◆ **Task objective**:
Scan the lines below for "model" and copy the matches.

(Saved entries)
══════

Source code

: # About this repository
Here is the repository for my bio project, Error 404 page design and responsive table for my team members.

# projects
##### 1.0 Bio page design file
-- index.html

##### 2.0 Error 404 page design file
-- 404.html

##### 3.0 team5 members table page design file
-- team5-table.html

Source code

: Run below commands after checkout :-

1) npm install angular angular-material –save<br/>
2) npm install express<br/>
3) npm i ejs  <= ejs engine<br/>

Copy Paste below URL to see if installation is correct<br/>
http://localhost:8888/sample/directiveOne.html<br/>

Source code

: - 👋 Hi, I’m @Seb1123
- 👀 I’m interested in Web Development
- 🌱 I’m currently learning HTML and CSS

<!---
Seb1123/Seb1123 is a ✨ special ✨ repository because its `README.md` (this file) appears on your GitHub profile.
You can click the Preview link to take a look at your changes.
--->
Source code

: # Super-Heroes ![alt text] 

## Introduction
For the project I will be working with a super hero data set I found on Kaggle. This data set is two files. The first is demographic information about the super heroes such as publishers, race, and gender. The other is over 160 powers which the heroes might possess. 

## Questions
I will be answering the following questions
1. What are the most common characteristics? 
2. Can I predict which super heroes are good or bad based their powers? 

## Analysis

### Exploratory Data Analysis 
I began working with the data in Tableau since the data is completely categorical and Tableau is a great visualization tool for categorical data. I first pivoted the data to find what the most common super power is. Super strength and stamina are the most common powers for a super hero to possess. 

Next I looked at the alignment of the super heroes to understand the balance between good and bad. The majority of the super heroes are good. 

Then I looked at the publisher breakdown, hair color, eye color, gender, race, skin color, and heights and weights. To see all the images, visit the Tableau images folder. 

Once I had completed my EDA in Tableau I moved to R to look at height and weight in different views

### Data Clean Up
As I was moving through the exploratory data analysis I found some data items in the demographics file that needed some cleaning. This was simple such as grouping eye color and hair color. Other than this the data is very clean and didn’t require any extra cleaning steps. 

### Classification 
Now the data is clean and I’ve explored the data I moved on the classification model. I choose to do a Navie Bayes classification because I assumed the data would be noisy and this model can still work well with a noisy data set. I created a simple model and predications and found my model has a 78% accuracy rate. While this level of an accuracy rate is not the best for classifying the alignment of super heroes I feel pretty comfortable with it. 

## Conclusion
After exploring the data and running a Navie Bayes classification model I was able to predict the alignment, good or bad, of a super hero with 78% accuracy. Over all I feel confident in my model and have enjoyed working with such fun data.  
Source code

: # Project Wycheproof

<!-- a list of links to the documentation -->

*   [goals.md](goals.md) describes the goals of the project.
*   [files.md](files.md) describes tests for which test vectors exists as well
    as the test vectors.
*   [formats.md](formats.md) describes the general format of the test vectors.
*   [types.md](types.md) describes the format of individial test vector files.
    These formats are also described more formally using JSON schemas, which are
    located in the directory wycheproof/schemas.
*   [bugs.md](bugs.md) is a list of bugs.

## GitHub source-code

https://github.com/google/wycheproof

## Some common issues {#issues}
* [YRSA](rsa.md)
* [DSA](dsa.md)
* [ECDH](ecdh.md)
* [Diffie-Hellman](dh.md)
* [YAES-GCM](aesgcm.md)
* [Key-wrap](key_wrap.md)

══════

◆ **Result for this task**:
Now the data is clean and I’ve explored the data I moved on the classification model. I choose to do a Navie Bayes classification because I assumed the data would be noisy and this model can still work well with a noisy data set. I created a simple model and predications and found my model has a 78% accuracy rate. While this level of an accuracy rate is not the best for classifying the alignment of super heroes I feel pretty comfortable with it. 
After exploring the data and running a Navie Bayes classification model I was able to predict the alignment, good or bad, of a super hero with 78% accuracy. Over all I feel confident in my model and have enjoyed working with such fun data.  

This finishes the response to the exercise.